CIVIDINI
- Industry: Fashion, Luxury
- Founded: 1988
- Founders: Miriam and Piero Cividini
- Headquarters: Bergamo, Italy
- Website: cividini.com

= Cividini =

Italian fashion house

Cividini is an Italian fashion house known for producing luxury cashmere knitwear, founded in 1988 by married couple Piero and Miriam Cividini.

==History==
Pietro and Miriam knew each other as teenagers in the 1970s, and already considered themselves a "team" at the time.

At the launch of the first collection of pret-a-porter during the Milan Fashion Week in 1995, Cividini were the first to show knitwear and woven garments made of silk-steel fabric, material that, together with the different special finishing techniques (inkjet printing, tie-dye, screen printing, pigment printing, printing for corrosion, dyeing and hand-painted) defined the unique hand craftmanship of the Italian brand. These techniques and materials have become common over the years, but at the time were experimental.

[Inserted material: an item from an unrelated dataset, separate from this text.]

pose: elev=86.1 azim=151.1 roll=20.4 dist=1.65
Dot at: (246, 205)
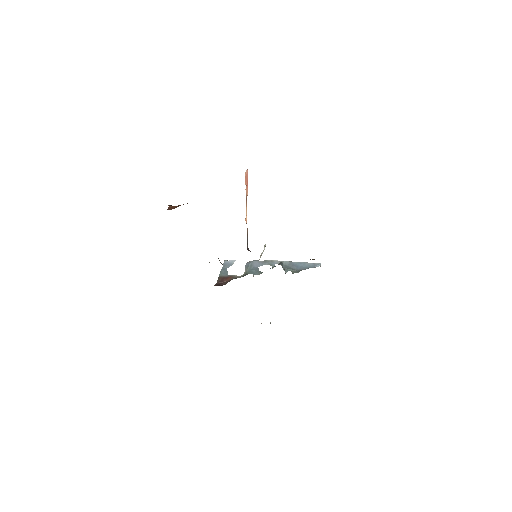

The RTW Spring 2016 collection used a white shirt as the base for most looks, with garments made from a variety of fabrics layered on top. The collection featured geometric motifs, and it drew inspiration from the 1980s and Japanese fashion.

Collections were released in Spring 2019, Fall 2019, Spring 2020, and Fall 2020.
The Fall 2019 collection was inspired by Françoise Hardy's style of masculine-leaning, yet still feminine clothing. The color palette was primarily gray, black and brown. The collection included blazers, maxi-skirts, pants, and thick-knitted wool dresses.

The Spring 2020 collection was inspired by the cinematography of the film The Sheltering Sky, featuring handmade prints and faded hues.
The Fall 2020 collection took inspirated from the 1970s and aimed to reflect "a softer version" of the era.

Cividini's Fall/Winter 2026 collection has a minimalist style, with a color palette of white, gray, black, brown, and cream with hints of brighter colors.
JTDapper Fashion Week characterized the style of Cividini as "fashion...non-fashion," and praised the designers for "[eschewing] hyper-design to enrich every creation with intrinsic value" with "a subtle harmony between aesthetics, quality, and fit."